One reasonable logical plan is:

1. scan `employees`
2. filter rows by `age > 18`
3. project `name`

An optimized plan might notice that only `name` and `age` are needed and ask the data source for only those columns.

A physical plan might then choose:

1. Parquet scan with projection pushdown
2. vectorized filter over `age`
3. projection of `name`

The result is the same, but the execution cost can be much lower.

---

## What the optimizer is really buying

The optimizer is not magic. It only works because the engine has:

- a stable internal representation
- explicit schemas and types
- clear operator semantics
- enough separation between intent and execution

Without those pieces, the engine has very little room to improve the query.

---

## Practical mental model

If you need to explain a query engine in one sentence, this is a good version:

> A query engine is a planner and executor for declarative data operations.

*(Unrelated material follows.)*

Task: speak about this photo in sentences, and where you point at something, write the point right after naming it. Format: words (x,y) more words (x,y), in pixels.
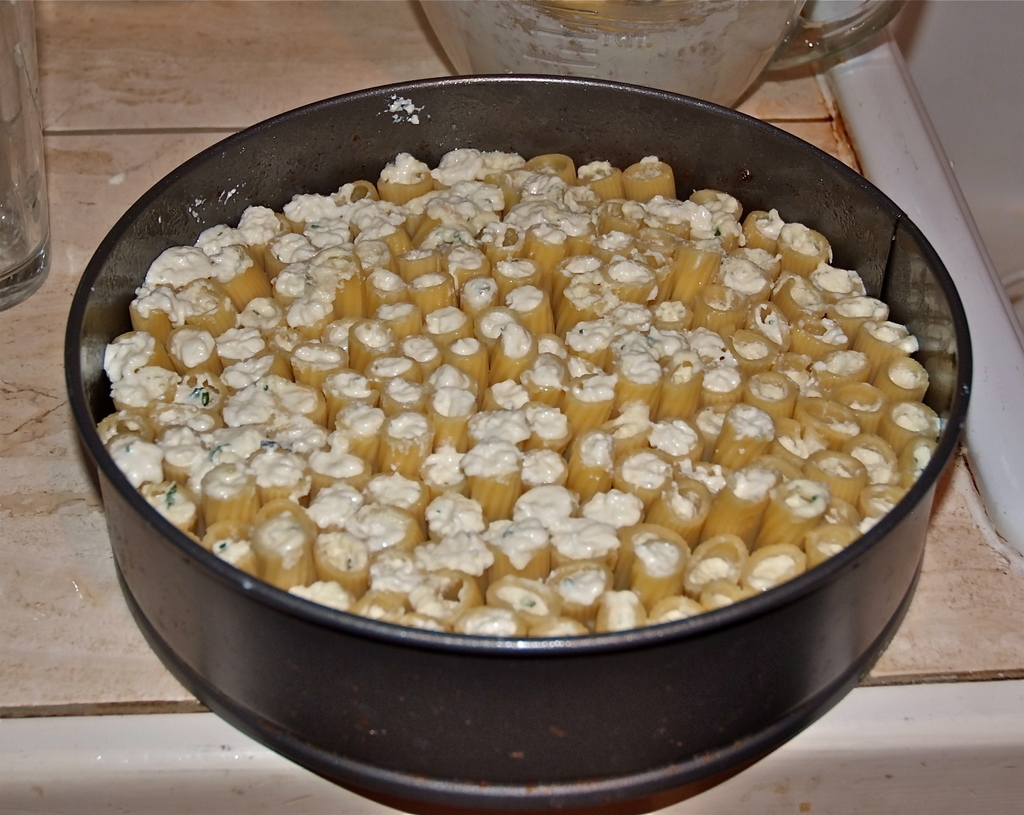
In this image, we can see a black color container (906,529) and we can see a glass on the tiled surface (153,101).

If you need a slightly longer version:

- parsing turns syntax into structure
- planning turns structure into operators
- optimization rewrites operators into a cheaper form
- execution runs those operators over data

That model is simple, but it is enough to orient most of the important design discussions.

---

## Questions to keep in mind

- What is the engine's internal data model?
- Where is the boundary between logical and physical planning?
- What can be pushed down into the data source?
- Is the workload more row-oriented or analytics-oriented?
- What is the unit of execution: rows, batches, or fully materialized tables?

---

## Changelog

* **Mar 31, 2026** -- The first version was created.